BEGIN

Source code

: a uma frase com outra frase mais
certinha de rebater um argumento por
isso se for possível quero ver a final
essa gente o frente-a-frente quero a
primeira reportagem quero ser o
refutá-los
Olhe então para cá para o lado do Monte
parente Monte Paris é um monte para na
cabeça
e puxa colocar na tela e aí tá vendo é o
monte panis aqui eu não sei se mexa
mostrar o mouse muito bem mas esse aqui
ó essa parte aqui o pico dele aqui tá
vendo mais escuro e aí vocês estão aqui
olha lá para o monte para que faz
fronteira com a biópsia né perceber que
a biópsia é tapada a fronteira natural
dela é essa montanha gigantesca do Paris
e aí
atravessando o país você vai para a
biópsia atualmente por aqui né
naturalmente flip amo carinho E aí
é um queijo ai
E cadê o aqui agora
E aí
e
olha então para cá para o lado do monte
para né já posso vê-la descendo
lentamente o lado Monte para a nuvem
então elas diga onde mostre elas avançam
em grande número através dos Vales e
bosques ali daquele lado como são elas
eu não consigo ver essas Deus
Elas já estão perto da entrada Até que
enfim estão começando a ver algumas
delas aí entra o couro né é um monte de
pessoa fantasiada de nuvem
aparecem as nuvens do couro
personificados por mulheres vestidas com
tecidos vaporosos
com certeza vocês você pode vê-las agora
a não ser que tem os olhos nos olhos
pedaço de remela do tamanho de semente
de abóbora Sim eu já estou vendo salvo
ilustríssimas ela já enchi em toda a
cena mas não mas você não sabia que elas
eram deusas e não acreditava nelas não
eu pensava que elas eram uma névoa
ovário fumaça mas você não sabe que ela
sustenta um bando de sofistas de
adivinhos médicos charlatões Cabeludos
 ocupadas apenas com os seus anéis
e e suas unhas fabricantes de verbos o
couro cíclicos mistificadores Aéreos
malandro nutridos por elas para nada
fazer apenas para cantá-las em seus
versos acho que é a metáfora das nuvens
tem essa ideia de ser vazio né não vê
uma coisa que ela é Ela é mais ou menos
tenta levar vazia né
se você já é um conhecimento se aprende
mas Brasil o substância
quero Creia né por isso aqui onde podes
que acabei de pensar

END

Exercise objective: Output the lines above between the one holding "certinha de rebater um argumento por" and the one holding "vendo mais escuro e aí vocês estão aqui", inclusive, with nothing before or after them.

Result for this task:
certinha de rebater um argumento por
isso se for possível quero ver a final
essa gente o frente-a-frente quero a
primeira reportagem quero ser o
refutá-los
Olhe então para cá para o lado do Monte
parente Monte Paris é um monte para na
cabeça
e puxa colocar na tela e aí tá vendo é o
monte panis aqui eu não sei se mexa
mostrar o mouse muito bem mas esse aqui
ó essa parte aqui o pico dele aqui tá
vendo mais escuro e aí vocês estão aqui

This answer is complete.